===== Entries supplied =====

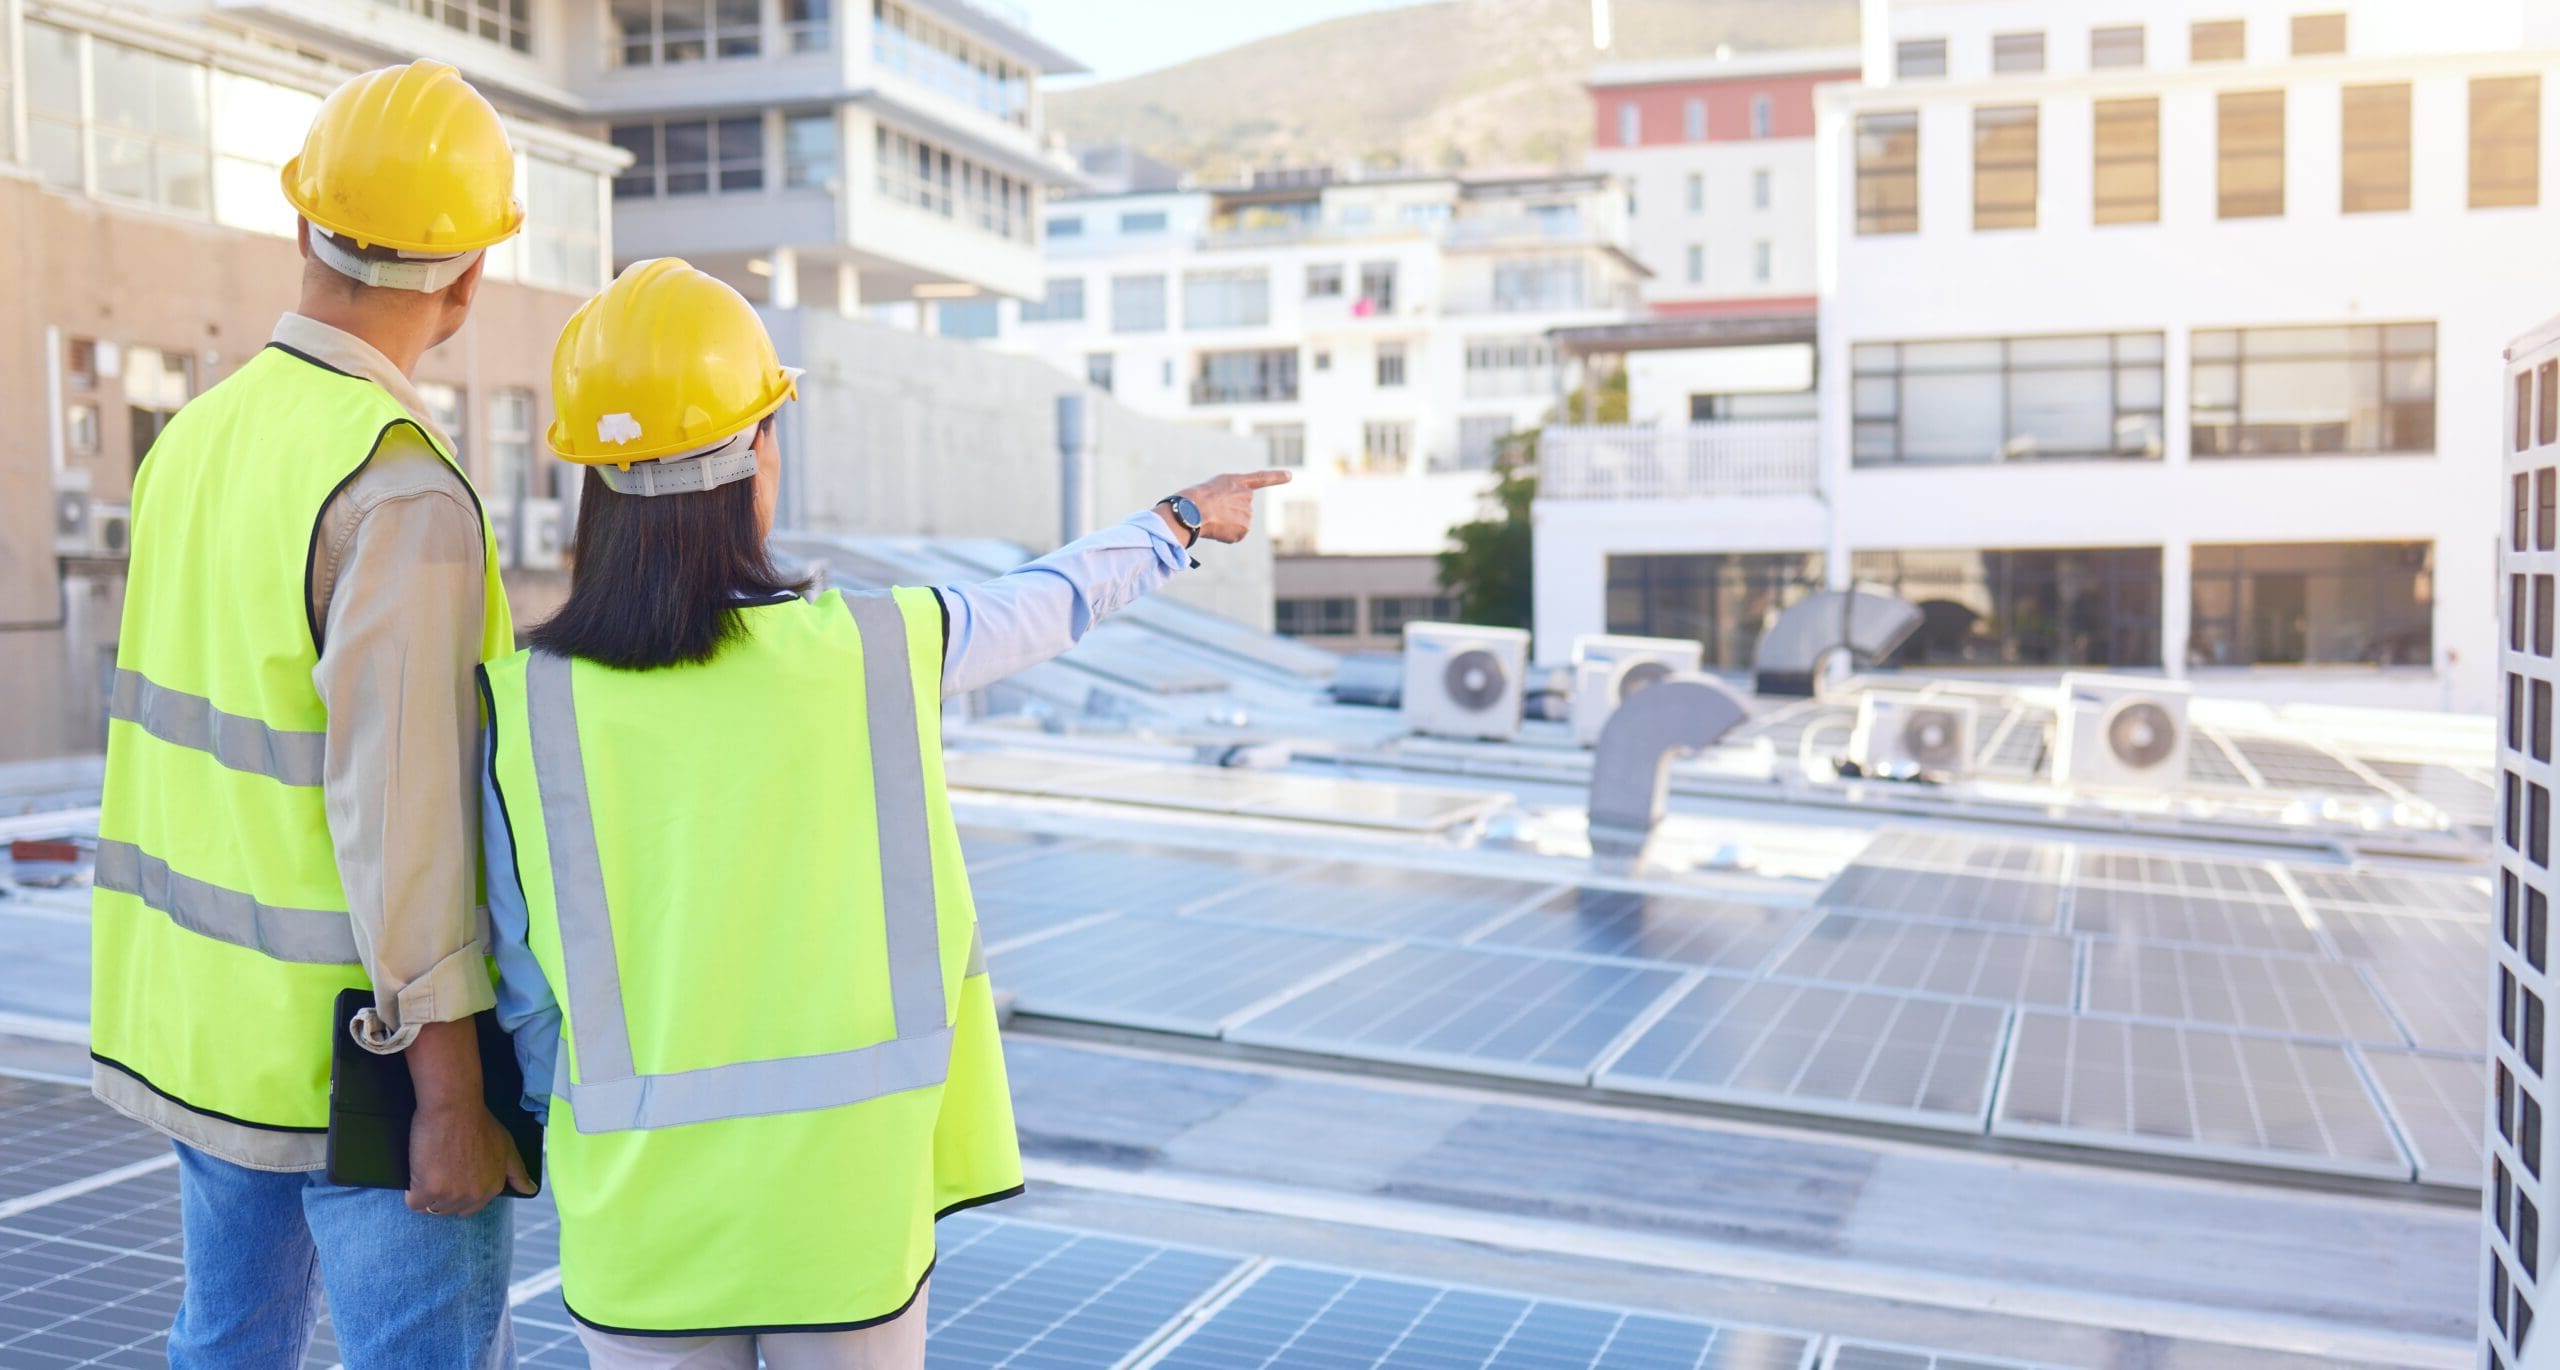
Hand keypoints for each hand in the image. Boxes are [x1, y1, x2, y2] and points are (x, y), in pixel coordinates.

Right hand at [407, 1101, 531, 1217]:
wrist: (455, 1107)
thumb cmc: (478, 1122)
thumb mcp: (506, 1146)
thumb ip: (517, 1172)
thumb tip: (530, 1190)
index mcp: (493, 1187)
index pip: (470, 1208)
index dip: (458, 1193)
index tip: (452, 1178)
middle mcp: (475, 1195)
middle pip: (449, 1209)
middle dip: (442, 1195)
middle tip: (438, 1170)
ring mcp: (452, 1194)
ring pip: (432, 1208)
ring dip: (426, 1194)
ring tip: (428, 1169)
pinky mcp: (429, 1189)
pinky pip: (414, 1203)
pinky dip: (411, 1192)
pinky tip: (417, 1174)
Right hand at [1166, 470, 1292, 544]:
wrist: (1194, 510)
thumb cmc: (1196, 499)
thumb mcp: (1213, 489)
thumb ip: (1230, 497)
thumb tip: (1239, 521)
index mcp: (1238, 482)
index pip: (1262, 478)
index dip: (1277, 477)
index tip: (1290, 475)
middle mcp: (1247, 497)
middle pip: (1242, 508)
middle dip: (1230, 511)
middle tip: (1213, 510)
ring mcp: (1247, 513)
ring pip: (1240, 521)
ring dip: (1228, 523)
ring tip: (1213, 518)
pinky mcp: (1244, 529)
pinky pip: (1237, 534)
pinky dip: (1227, 534)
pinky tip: (1217, 528)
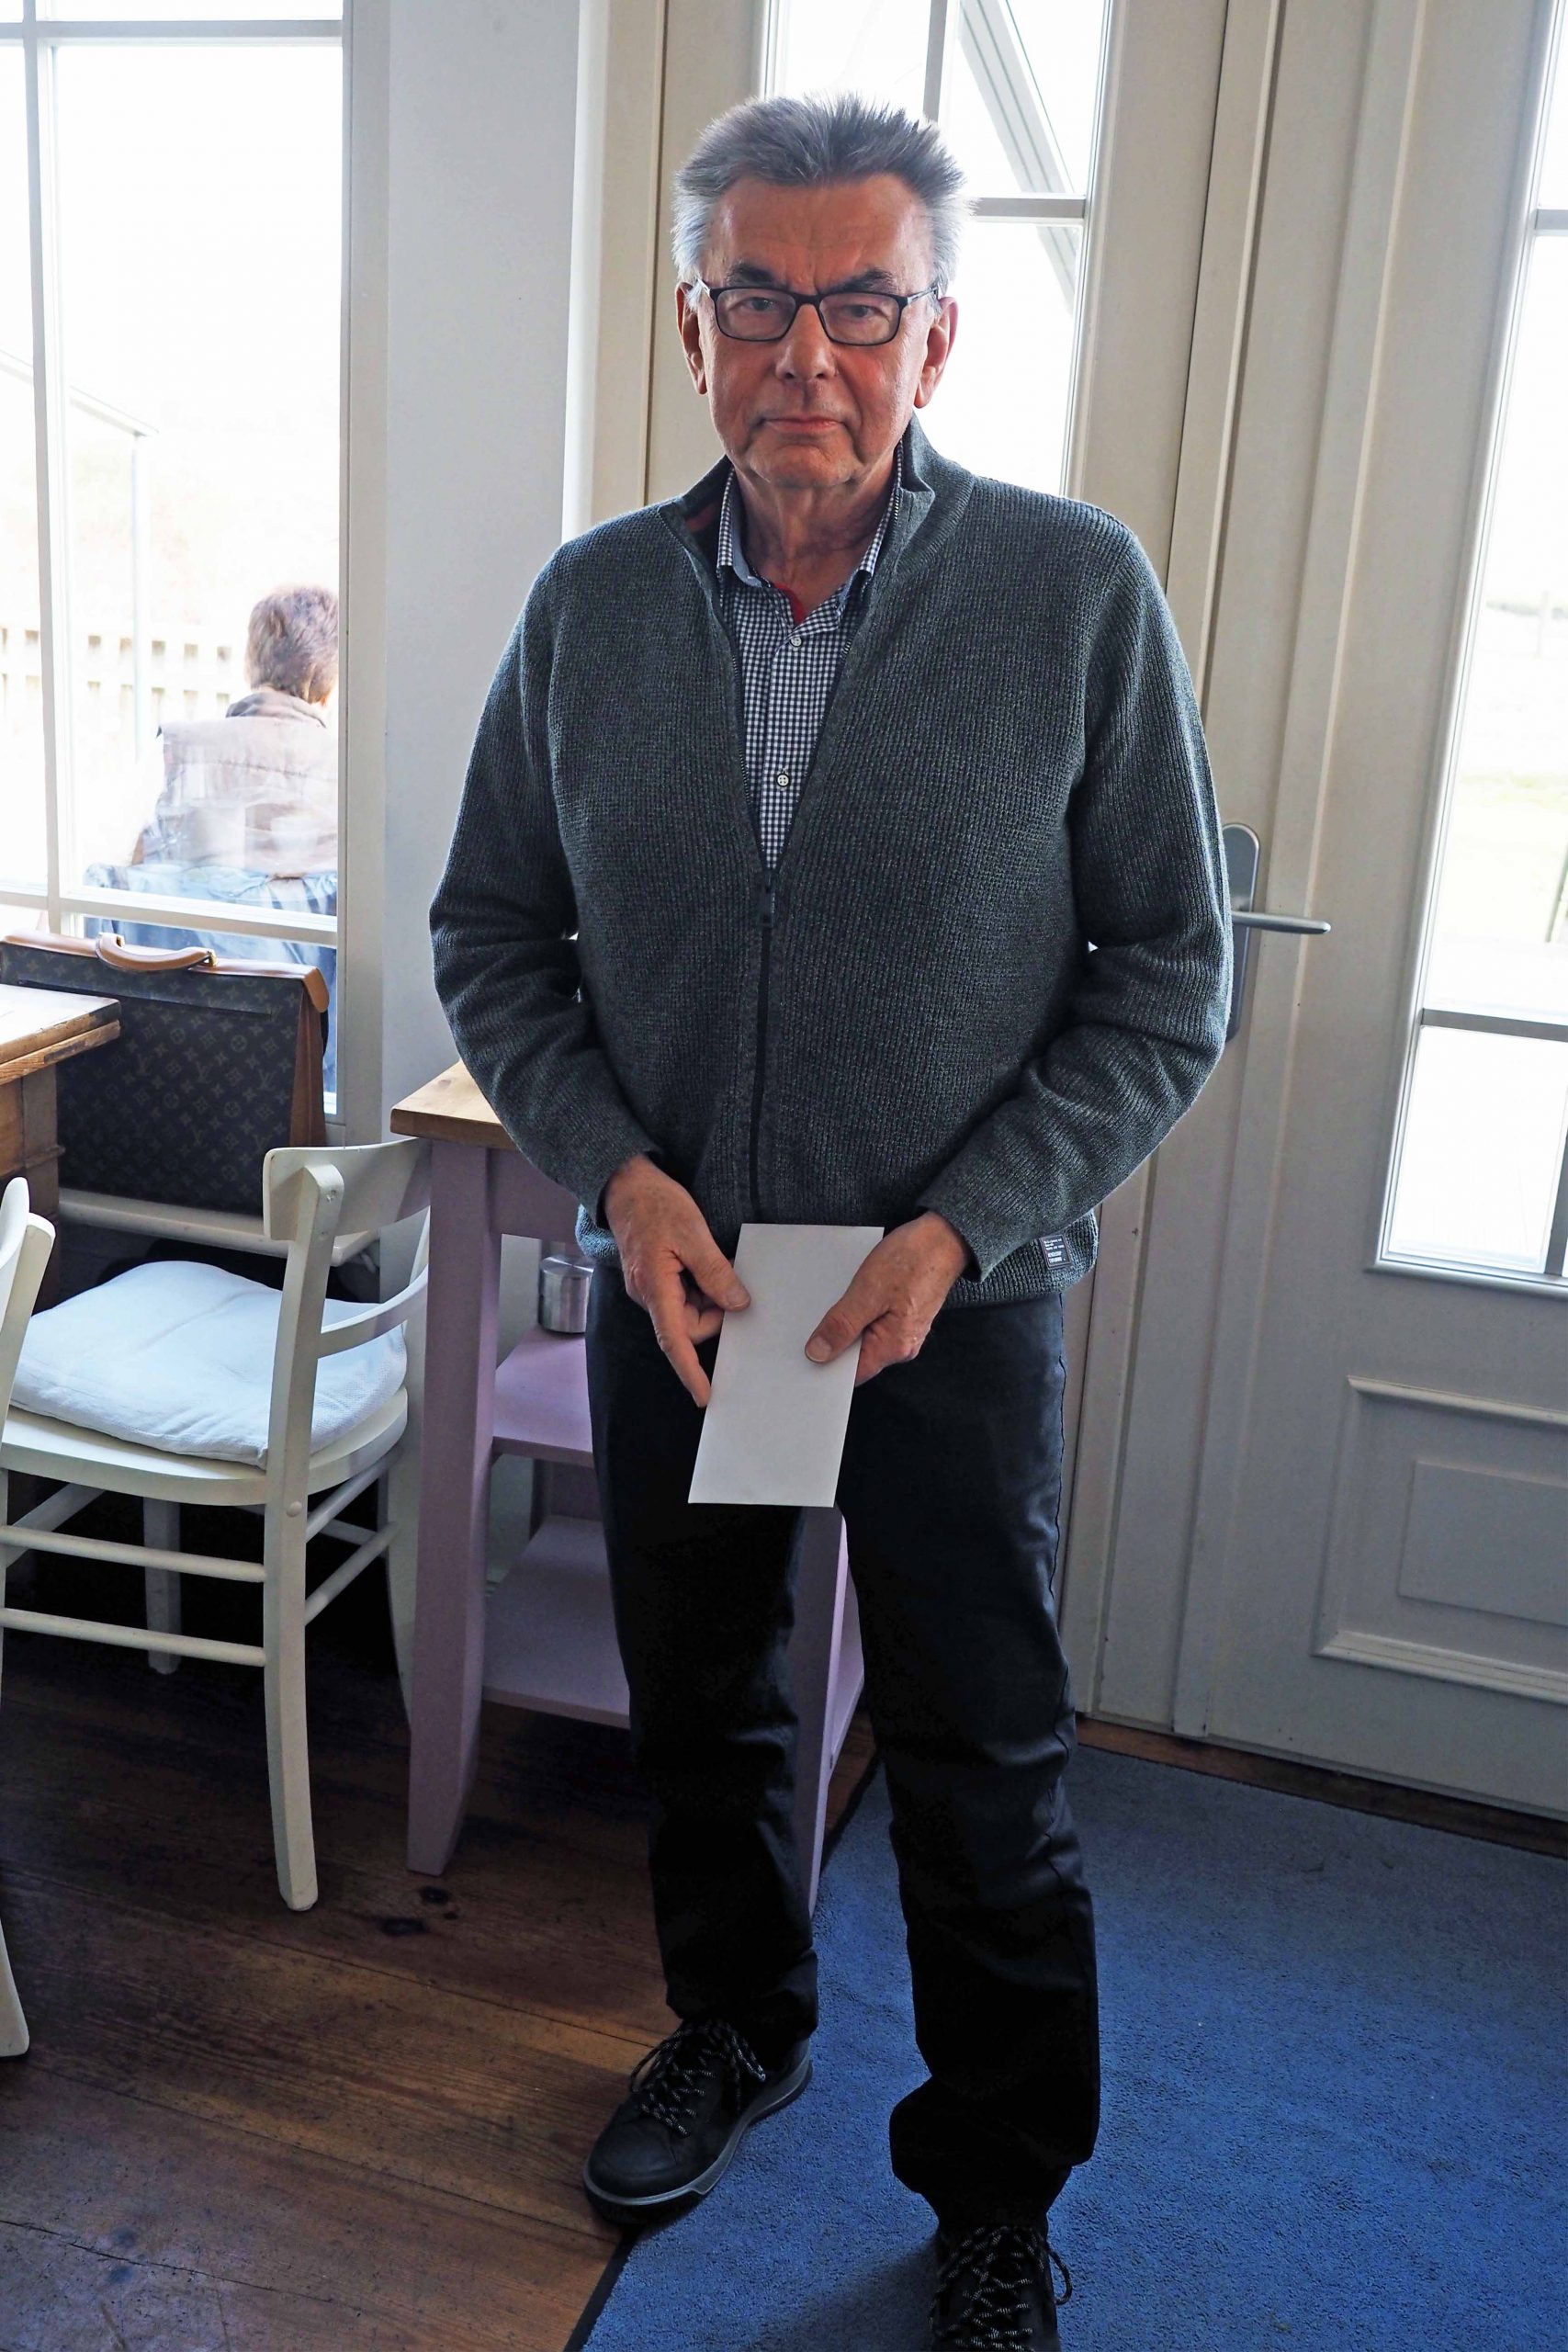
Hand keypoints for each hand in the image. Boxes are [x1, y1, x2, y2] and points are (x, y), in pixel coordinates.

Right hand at [603, 1154, 749, 1407]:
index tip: (705, 1395)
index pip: (674, 1341)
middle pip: (689, 1326)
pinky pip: (684, 1296)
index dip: (690, 1371)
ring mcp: (651, 1288)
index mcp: (654, 1288)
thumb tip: (736, 1304)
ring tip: (712, 1261)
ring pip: (689, 1311)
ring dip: (708, 1296)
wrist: (626, 1183)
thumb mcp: (692, 1233)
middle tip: (729, 1279)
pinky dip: (701, 1286)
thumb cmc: (654, 1204)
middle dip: (714, 1312)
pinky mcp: (657, 1279)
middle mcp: (649, 1295)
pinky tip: (704, 1262)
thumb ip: (715, 1272)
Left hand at [802, 1212, 971, 1386]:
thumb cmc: (913, 1260)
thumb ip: (842, 1325)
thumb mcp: (868, 1291)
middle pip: (857, 1356)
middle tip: (816, 1318)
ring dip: (846, 1322)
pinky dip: (858, 1312)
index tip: (806, 1350)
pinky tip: (853, 1294)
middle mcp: (902, 1345)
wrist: (944, 1236)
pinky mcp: (903, 1314)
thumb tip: (819, 1352)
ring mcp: (904, 1330)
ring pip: (863, 1337)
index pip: (852, 1373)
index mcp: (894, 1346)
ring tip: (839, 1299)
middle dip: (834, 1340)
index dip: (827, 1364)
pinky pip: (873, 1322)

=====

:: Exercise ::
Show every line above in which the word "Right" appears.

:: Output ::
Right hand at [407, 1101, 531, 1217]:
Right hand at [1166, 470, 1292, 544]:
Right hand at [603, 1154, 749, 1407]:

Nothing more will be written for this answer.